Uma queda acentuada nos preços dos ativos, como os imóveis, é necessária para reequilibrar a economia

OS EUA são os maiores culpados pelos desequilíbrios que desestabilizaram o mundo nos últimos anos. O imenso déficit norte-americano em conta corrente absorve 75% dos excedentes mundiais de poupança. A maioria das pessoas acredita que uma queda no dólar é a melhor cura. Mas a moeda caiu 23% de fevereiro de 2002 para cá, em termos reais, e o impacto geral sobre o desequilíbrio nas contas externas do país foi mínimo.
Os defensores de um dólar fraco argumentam que mais desvalorização é a resposta. Há motivos para duvidar disso. O déficit em conta corrente se deve mais a bolhas nos preços dos ativos do que a um desalinhamento no dólar. Resolver a situação requer mais uma correção nos preços dos ativos do que nova desvalorização. O problema é a escassez de poupança no país. Com a poupança líquida nacional respondendo por só 1,4% do PIB nos últimos cinco anos, os EUA tinham de importar excedentes de poupança externa para continuar crescendo.

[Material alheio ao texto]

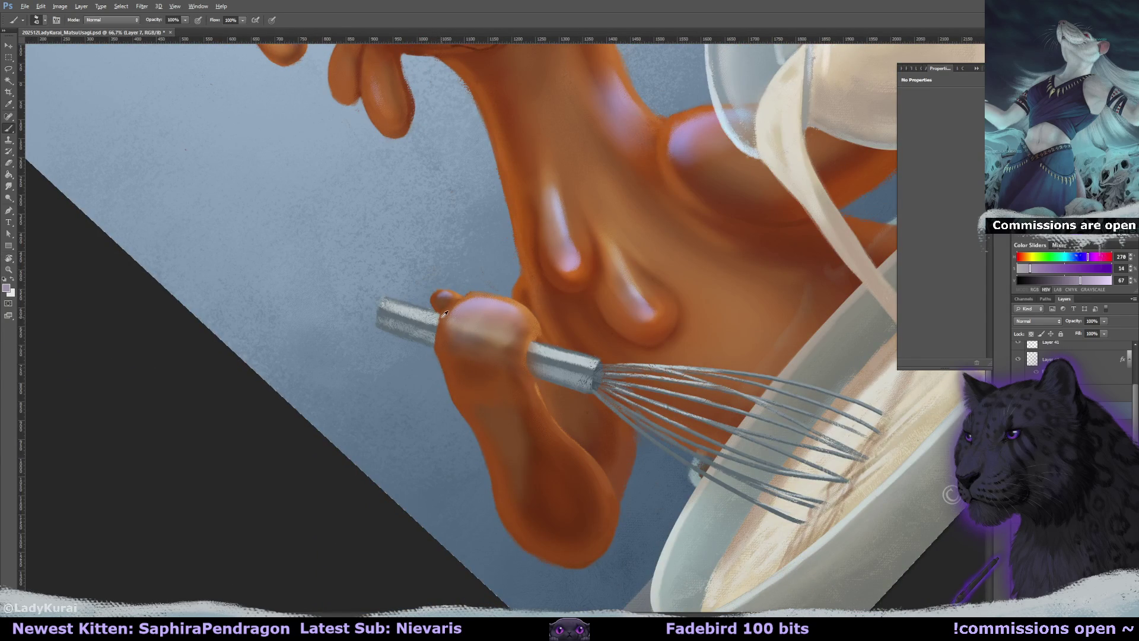
pyautogui.keyDown('alt'); pyautogui.click(440, 319); pyautogui.keyUp('alt')
pyautogui.moveTo(441, 332)
pyautogui.mouseDown()
pyautogui.moveTo(451, 356)
pyautogui.moveTo(463, 320)
pyautogui.moveTo(453, 293)
pyautogui.mouseUp()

A aversão dos EUA a poupar não surgiu do nada. Ondas de valorização de ativos -ações e imóveis residenciais- convenceram os cidadãos de que uma nova era havia chegado. Com o reforço de uma bolha de crédito barato, a percepção de que era necessário poupar à maneira tradicional -gastando menos do que se tem de renda- quase desapareceu.
Com bolhas nascidas de bolhas, os desequilíbrios atingiram níveis épicos nos EUA. Uma queda acentuada nos preços dos ativos é necessária para reequilibrar a economia. É realista esperar que o mix da poupança volte a depender de modelo sustentado pela geração de renda, e não da valorização de ativos. Isso poderia envolver queda de até 30% no preço dos imóveis residenciais dos EUA e deflação da bolha de crédito barato.
Essas duas tendências parecem já estar em ação. Os preços dos imóveis residenciais caíram 6% nos 12 meses até outubro de 2007. Enquanto isso, graças à crise no crédito imobiliário de risco ("subprime"), a bolha do crédito estourou. Com a chegada de período de queda nos preços dos imóveis residenciais, os consumidores reconhecerão os perigos de estratégias de poupança distorcidas pelo efeito da bolha. Os domicílios abalados financeiramente responderão pela reconstrução da poupança baseada em renda. Isso significa que a proporção que o consumo representa no PIB cairá, e os EUA devem cair em recessão.
A volta à poupança baseada em renda terá desdobramento decisivo também para o resto do mundo. À medida que o consumo freia e a poupança domiciliar sobe nos EUA, a necessidade de importar excedentes externos de poupança cairá. A demanda por capital internacional se retrairá, o que resultará em redução tanto da conta corrente quanto dos déficits comerciais americanos. A economia mundial sairá contundida, mas com equilíbrio melhor.
As autoridades e políticos de Washington precisam recuar e permitir que esse ajuste aconteça. Mas eles estão reagindo com pânico promovendo imensas injeções de liquidez que resultarão em nova bolha de ativos, bem como propondo medidas de estímulo à economia na forma de gastos públicos, o que reduziria ainda mais o nível de poupança interna.
Abandonar o comportamento que nos levou ao vício em ativos será um processo muito doloroso. Ninguém deseja recessões e desemprego. Mas esse foi sempre o resultado final de uma economia propensa a bolhas. Quanto mais adiarmos o momento de agir de maneira drástica, mais caro sairá o ajuste. Por mais difícil que seja, a única maneira sensata de agir é permitir que o mercado funcione. É esse o significado do estouro das bolhas de crédito e ativos dos EUA.


STEPHEN ROACH é presidente do conselho do Morgan Stanley Asia. Este artigo foi publicado originalmente no "Financial Times".